--- START ---

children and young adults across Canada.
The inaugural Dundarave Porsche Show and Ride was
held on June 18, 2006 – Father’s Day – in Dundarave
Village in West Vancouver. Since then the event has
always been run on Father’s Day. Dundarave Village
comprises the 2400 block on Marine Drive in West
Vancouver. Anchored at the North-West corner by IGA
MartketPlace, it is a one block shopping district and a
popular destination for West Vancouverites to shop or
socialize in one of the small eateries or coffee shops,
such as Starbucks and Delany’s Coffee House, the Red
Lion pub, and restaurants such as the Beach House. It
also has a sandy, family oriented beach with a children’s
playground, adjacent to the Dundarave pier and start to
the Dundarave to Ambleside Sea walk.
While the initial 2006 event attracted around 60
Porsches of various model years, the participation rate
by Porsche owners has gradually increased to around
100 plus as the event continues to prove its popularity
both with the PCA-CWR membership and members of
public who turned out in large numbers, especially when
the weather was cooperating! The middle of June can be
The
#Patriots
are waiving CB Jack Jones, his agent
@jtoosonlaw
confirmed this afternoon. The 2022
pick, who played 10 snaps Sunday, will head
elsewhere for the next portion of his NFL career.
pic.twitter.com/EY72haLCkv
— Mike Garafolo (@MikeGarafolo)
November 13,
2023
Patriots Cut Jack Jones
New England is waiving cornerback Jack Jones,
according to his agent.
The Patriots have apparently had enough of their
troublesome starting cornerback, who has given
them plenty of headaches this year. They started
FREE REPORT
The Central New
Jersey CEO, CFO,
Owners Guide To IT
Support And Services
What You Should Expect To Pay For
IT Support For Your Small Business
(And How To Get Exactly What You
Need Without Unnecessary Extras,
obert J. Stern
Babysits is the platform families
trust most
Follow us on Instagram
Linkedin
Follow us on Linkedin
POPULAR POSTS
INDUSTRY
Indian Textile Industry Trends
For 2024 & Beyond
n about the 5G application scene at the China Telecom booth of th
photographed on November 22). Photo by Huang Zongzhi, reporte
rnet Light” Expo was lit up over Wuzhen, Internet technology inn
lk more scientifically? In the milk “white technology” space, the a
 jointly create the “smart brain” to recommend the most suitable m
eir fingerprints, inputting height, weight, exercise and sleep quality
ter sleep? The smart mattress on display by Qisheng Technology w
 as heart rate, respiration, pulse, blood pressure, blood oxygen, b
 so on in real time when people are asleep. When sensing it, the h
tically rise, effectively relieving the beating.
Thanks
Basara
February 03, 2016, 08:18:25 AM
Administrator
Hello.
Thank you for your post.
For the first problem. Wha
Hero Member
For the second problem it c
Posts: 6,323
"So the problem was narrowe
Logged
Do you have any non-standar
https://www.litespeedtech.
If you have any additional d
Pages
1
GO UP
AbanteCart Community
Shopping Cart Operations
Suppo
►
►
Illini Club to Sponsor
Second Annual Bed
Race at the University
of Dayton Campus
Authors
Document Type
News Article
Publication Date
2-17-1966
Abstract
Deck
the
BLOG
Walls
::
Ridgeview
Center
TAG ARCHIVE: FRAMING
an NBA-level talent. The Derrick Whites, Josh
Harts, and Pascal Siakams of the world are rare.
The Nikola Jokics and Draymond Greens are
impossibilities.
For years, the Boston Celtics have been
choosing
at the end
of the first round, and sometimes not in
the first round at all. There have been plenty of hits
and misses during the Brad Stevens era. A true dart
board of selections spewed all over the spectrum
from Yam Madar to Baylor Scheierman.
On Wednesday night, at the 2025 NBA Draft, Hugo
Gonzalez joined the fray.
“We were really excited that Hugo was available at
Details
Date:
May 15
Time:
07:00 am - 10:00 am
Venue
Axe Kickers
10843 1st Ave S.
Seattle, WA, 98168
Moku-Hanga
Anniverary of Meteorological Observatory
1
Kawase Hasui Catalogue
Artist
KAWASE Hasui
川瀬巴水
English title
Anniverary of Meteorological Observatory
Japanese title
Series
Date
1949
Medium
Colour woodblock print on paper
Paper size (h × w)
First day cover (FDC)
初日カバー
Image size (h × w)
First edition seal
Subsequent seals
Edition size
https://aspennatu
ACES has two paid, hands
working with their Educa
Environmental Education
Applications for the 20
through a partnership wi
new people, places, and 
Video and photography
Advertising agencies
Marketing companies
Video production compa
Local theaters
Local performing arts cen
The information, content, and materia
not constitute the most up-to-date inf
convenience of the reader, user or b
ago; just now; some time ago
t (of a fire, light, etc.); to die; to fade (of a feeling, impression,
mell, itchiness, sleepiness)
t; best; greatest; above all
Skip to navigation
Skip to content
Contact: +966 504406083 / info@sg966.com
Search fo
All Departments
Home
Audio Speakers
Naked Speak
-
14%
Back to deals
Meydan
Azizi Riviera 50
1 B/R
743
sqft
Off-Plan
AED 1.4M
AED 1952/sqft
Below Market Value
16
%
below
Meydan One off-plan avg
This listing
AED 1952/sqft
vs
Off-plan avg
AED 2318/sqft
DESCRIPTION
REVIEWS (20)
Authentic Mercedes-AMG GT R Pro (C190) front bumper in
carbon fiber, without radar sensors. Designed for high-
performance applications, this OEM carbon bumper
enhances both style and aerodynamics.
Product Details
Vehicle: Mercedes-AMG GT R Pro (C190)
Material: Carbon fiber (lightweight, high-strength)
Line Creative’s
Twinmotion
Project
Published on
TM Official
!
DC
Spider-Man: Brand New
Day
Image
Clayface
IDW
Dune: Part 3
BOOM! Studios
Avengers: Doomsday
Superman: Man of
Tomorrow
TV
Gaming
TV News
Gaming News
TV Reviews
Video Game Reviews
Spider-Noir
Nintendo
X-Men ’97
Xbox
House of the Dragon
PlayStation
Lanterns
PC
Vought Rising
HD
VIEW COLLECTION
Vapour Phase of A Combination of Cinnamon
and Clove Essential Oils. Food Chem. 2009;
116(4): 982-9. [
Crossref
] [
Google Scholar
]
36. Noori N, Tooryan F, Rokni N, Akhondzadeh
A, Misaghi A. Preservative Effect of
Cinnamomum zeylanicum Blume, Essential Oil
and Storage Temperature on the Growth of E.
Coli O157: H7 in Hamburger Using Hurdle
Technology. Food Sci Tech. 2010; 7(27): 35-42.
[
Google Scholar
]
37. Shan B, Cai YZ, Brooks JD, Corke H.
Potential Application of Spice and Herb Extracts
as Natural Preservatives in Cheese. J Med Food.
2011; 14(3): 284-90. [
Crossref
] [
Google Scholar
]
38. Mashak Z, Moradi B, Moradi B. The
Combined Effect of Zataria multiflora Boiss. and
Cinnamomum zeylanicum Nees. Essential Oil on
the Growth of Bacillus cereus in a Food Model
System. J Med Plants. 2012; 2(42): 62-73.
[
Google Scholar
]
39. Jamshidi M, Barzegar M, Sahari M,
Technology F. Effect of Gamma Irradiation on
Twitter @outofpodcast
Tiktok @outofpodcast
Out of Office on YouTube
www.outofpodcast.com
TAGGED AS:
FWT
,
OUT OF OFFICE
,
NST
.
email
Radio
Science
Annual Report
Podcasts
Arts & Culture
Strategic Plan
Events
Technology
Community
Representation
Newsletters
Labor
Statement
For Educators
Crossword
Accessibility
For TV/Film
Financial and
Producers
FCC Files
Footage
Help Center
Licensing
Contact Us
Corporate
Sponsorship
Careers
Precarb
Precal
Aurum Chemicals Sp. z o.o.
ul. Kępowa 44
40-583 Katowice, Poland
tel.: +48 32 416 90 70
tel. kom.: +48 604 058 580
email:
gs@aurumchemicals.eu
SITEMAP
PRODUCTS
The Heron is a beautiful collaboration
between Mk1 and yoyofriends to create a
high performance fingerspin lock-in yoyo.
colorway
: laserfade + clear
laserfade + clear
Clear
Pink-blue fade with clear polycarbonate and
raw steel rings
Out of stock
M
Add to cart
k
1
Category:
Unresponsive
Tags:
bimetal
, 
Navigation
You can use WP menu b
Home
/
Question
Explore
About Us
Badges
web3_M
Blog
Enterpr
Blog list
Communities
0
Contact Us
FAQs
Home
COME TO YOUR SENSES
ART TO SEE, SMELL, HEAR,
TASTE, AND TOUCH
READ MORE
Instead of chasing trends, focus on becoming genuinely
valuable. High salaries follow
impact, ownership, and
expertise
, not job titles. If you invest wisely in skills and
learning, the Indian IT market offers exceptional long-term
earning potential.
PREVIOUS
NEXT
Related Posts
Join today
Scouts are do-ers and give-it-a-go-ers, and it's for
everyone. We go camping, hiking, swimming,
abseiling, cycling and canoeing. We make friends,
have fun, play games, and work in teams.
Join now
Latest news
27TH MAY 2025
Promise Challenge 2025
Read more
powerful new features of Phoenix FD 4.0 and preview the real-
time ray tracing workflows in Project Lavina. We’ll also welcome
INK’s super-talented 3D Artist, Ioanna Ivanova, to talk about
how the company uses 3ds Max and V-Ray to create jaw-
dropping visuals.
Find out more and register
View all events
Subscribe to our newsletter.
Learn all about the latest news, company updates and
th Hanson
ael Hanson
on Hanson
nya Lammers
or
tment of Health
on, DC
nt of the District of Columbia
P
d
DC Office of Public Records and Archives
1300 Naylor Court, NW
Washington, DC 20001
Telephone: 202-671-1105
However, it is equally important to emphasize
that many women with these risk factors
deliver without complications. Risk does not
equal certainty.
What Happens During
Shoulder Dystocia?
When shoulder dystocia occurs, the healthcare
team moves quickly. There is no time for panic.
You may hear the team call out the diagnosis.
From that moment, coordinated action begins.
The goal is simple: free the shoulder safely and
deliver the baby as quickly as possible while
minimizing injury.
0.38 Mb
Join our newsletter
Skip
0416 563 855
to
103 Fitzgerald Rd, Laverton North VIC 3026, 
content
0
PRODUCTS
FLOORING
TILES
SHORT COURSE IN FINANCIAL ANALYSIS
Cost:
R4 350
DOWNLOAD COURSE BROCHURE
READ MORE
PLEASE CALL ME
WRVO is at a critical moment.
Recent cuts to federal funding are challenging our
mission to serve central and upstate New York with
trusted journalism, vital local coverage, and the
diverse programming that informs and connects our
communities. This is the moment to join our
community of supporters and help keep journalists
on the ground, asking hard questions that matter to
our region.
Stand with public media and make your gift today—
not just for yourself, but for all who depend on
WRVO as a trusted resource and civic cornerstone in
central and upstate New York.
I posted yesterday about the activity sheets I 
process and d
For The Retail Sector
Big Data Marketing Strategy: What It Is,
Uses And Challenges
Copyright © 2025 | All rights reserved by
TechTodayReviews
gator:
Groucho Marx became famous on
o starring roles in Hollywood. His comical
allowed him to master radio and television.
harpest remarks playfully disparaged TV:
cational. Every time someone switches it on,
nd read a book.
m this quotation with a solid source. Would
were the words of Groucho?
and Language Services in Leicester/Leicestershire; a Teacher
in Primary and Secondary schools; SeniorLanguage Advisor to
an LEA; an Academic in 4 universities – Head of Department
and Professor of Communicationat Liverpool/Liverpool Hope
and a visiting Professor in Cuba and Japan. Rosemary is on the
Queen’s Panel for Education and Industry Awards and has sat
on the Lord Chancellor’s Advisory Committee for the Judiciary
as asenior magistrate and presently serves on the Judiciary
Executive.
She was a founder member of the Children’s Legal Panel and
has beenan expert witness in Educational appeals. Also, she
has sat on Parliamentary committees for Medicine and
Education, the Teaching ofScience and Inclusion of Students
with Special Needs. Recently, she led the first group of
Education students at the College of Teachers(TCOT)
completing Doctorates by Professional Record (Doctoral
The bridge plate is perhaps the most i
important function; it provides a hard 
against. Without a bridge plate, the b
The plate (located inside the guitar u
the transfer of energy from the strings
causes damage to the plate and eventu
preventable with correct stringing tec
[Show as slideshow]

--- END ---

### INSTRUCTION
Take from the material above the lines running from the one with "how the company" through the one with "were the words of Groucho?", and repeat them exactly, with nothing else.

### ANSWER
how the company uses 3ds Max and V-Ray to create jaw-
dropping visuals.
Find out more and register
View all events
Subscribe to our newsletter.
Learn all about the latest news, company updates and
th Hanson
ael Hanson
on Hanson
nya Lammers
or
tment of Health
on, DC
nt of the District of Columbia
P
d
DC Office of Public Records and Archives
1300 Naylor Court, NW
Washington, DC 20001
Telephone: 202-671-1105
However, it is equally important to emphasize
that many women with these risk factors
deliver without complications. Risk does not
equal certainty.
What Happens During
Shoulder Dystocia?
When shoulder dystocia occurs, the healthcare
team moves quickly. There is no time for panic.
You may hear the team call out the diagnosis.
From that moment, coordinated action begins.
The goal is simple: free the shoulder safely and
deliver the baby as quickly as possible while
minimizing injury.
0.38 Mb
Join our newsletter
Skip
0416 563 855
to
103 Fitzgerald Rd, Laverton North VIC 3026, 
content
0
PRODUCTS
FLOORING
TILES
SHORT COURSE IN FINANCIAL ANALYSIS
Cost:
R4 350
DOWNLOAD COURSE BROCHURE
READ MORE
PLEASE CALL ME
WRVO is at a critical moment.
Recent cuts to federal funding are challenging our
mission to serve central and upstate New York with
trusted journalism, vital local coverage, and the
diverse programming that informs and connects our
communities. This is the moment to join our
community of supporters and help keep journalists
on the ground, asking hard questions that matter to
our region.
Stand with public media and make your gift today—
not just for yourself, but for all who depend on
WRVO as a trusted resource and civic cornerstone in
central and upstate New York.
I posted yesterday about the activity sheets I 
process and d
For The Retail Sector
Big Data Marketing Strategy: What It Is,
Uses And Challenges
Copyright © 2025 | All rights reserved by
TechTodayReviews
gator:
Groucho Marx became famous on
o starring roles in Hollywood. His comical
allowed him to master radio and television.
harpest remarks playfully disparaged TV:
cational. Every time someone switches it on,
nd read a book.
m this quotation with a solid source. Would
were the words of Groucho?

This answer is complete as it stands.